BERNHARD GESSLER STETHOSKOP : Wer heilt, hat recht
Im Anfang war das Wort: „ganzheitliche Therapie“. Schon als Medizinstudent habe ich diesen Begriff als Provokation empfunden. Was fällt den Alternativmedizinern eigentlich ein, so dachte ich oft. Provokativ ist, was den schulmedizinisch orientierten Ärzten damit unterstellt wird.

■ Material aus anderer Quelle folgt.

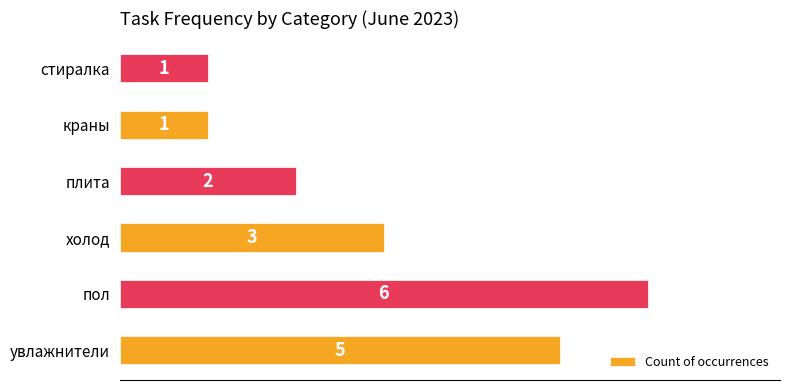

The chart shows a value of 7 at увлажнители. True or false?

False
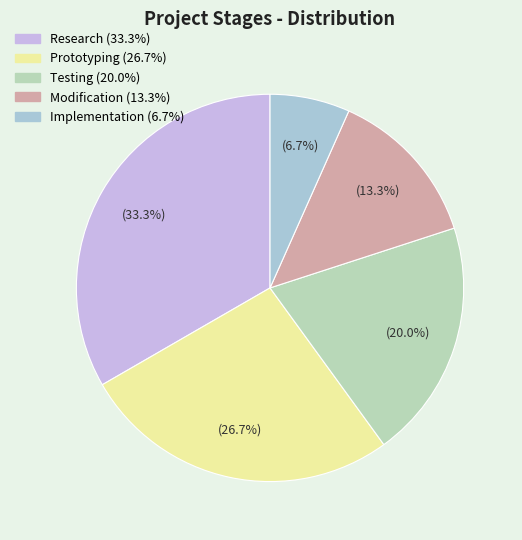

Rank the categories by value from highest to lowest.

Research, Prototyping, Testing, Modification, Implementation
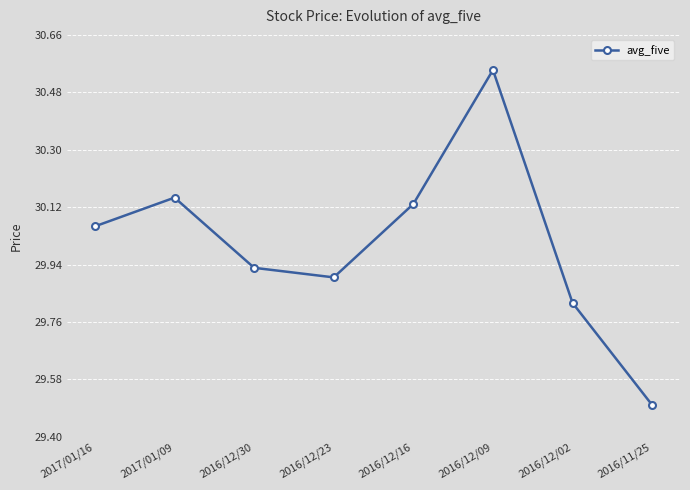

Between 2016/12/16 and 2016/12/09, which is larger?

2016/12/09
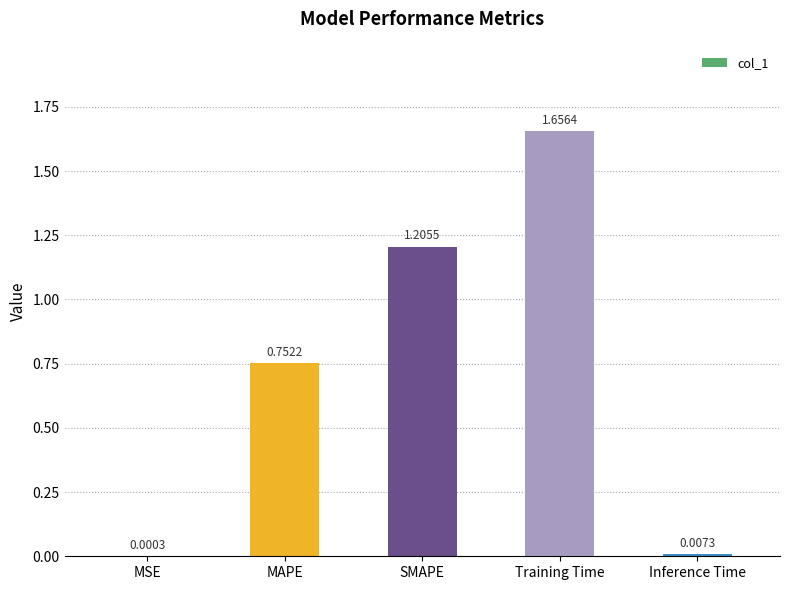

Which label corresponds to the largest value in the chart?

Training Time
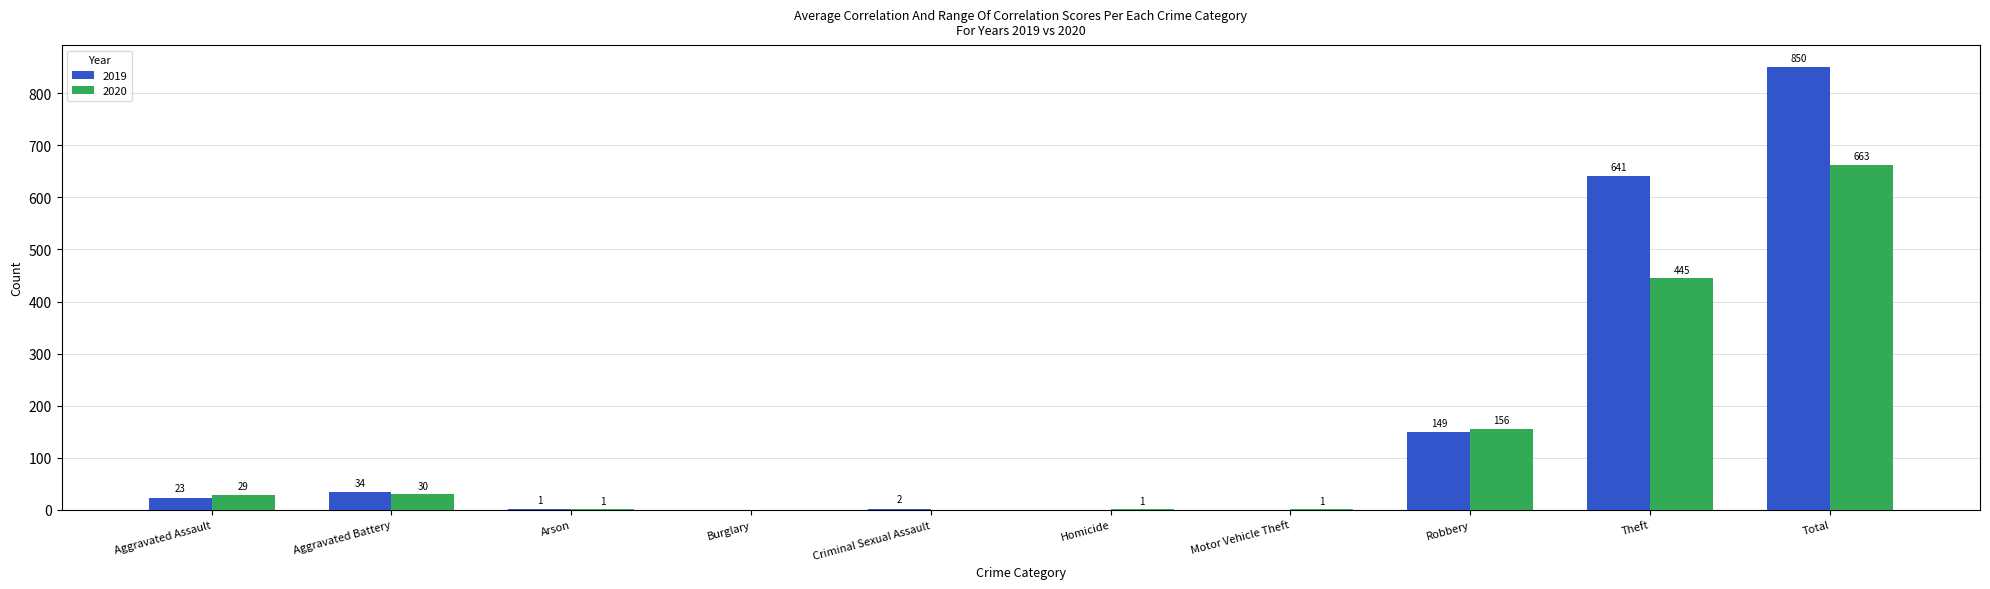

True or false: 2019 has a value of 0 at Burglary.

True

Lassen Sie es mich ganz klar ausdrücken. Der Vorwurf, den der Begriff impliziert, lautet doch: Schulmediziner sind zu blöde oder zu borniert, um die Ganzheit ihrer Patienten zu sehen! Sie sind so sehr auf ihr Fachgebiet beschränkt, dass es ihnen nicht gelingen kann, ihre Patienten als ganze Menschen mit Körper, Geist und Seele in ihrem sozialen Kontext zu erkennen und zu behandeln!
Okay, es gibt jede Menge Fachidioten unter den Ärzten. Diese Feststellung gilt aber für alle Heilberufe und Mediziner, auch für den alternativmedizinischen Zweig. Anmaßend ist es, diese Ignoranz nur einem System im Spektrum des Gesundheitswesens zu unterstellen: der naturwissenschaftlichen Schulmedizin.
„Ganzheitlich“ ist im Wettbewerb der Werbe- und Kampfbegriffe des Gesundheitsmarktes übrigens nur die Nummer zwei. „Entschlackung“ bringt bei einer Google-Recherche 280.000 Treffer – und war auch schon immer mein Lieblingsbegriff. Die Vorstellung, dass sich in unserem Körper „Schlacken“ bilden, die ab- und ausgeschieden werden müssen, ist so herrlich retro, industriell und mechanistisch. Der eigene Körper als Fabrik, als Hochofen – welch schillerndes Bild, das eigentlich so gar nicht in den Kontext vieler naturromantischer Alternativmedizinen passt.
Modernere Therapieangebote formulieren da geschickter: Entgiftung, Ab- und Ausleitung, Symbioselenkung, dazu die Adjektive integrativ, holistisch, energetisch. Das klingt jetzt alles furchtbar aggressiv, einseitig und ausgrenzend. Doch seit meinen Studientagen habe ich auch diesen Leitspruch: Wer heilt, hat recht. Das heißt: Auch wenn ich viele alternative Heilmethoden für theoretisch abwegig, gar für absurd und bizarr halte – unzähligen Menschen haben sie geholfen. Das zählt.
Ein weiteres Argument für die Existenzberechtigung alternativer Heilmethoden: Sie fordern in einer Art Systemkonkurrenz die Schulmedizin heraus, decken ihre Defizite auf und bedienen das große Bedürfnis nach Wärme, Individualität, Sinn und Mystik während des Heilungsprozesses. Ich habe lange genug in großen Krankenhäusern und auf Intensivstationen gearbeitet, um die kalte Rationalität und Hybris der Hochleistungsmedizin kennenzulernen. Doch auch in diesem System arbeiten ganzheitlich denkende und fühlende Menschen für ihre kranken Mitmenschen. Das ist Realität, Anspruch und Hoffnung.